Comment 9 by emaV posted on 6/27/2013 at 6:37 PM

Just found this tool... http://devo.ps/blog/2013/06...

Comment 10 by Corey Butler posted on 6/29/2013 at 12:58 AM

First off, you can monitor your app for uncaught exceptions so it won't "just die". How you handle that is really up to you... it could fire an email/SMS off, or whatever you like, but if only one part of the app is failing, it doesn't have to crash the whole thing.

I have taken a liking to most of the 12-Factor app approach (http://www.12factor.net) for Node. I write my node apps as a series of processes, which makes them more robust. If something fails, I deal with the failing piece without toying with the rest of the system.
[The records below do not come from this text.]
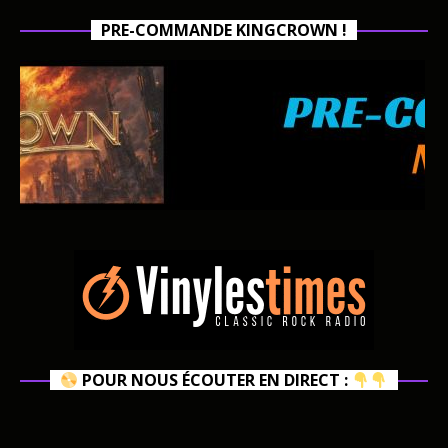
PRE-COMMANDE KINGCROWN !
POUR NOUS ÉCOUTER EN DIRECT :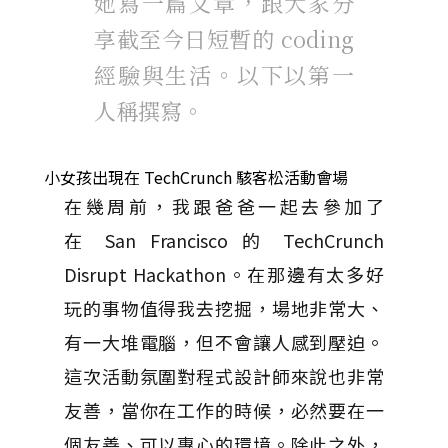
她寫一篇文章，跟大家分
享截至今日短暫的 coding
經驗與生活。以下以第一
人稱撰寫。
小女孩出現在 TechCrunch 駭客松活動會場
在幾周前，我跟爸爸一起去參加了
在 San Francisco 的 TechCrunch
Disrupt Hackathon。在那邊有太多好
玩的事物值得我去挖掘，場地非常大、
有一大堆電腦，但不會讓人感到壓迫。
這次活動氛圍對程式設計師來說也非常
友善，當你在工作的時候，必然要在一
個友善、可以專心的環境。除此之外，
I initially used Forever to run my processes, but I was pretty frustrated with the fact it recreates a lot of what the OS does for you. A few months ago, I started creating a series of daemon utilities called node-windows, node-mac, and node-linux (http://github.com/coreybutler, MIT). These are really designed more for those running their own server though.

Comment 11 by Raymond Camden posted on 6/29/2013 at 1:02 AM

Corey: Interesting... thanks - and thank you to everyone for the suggestions.

Comment 12 by Johan posted on 7/7/2013 at 4:43 AM

Ray - further to feedback I sent on Google+ I also came across this which may be helpful:

http://shapeshed.com/uncaug...

Comment 13 by Raymond Camden posted on 7/7/2013 at 4:57 AM

Interesting. I need to read this again - maybe twice more - and think about what I'm going to do with my site. This sentence is probably the most important for people, like me, coming from a ColdFusion or PHP background: "Node.js does not separate your application from the server."

Comment 14 by Tighe Lory posted on 7/8/2013 at 6:12 PM

This article blows my mind that this kind of error handling wasn't the first thing build into Node.js! Now I have never used it, so I can't judge it, but at the same time I have a hard time understanding why it would be designed in such a flawed way.

Is there some logic to this die on error behavior that is beneficial?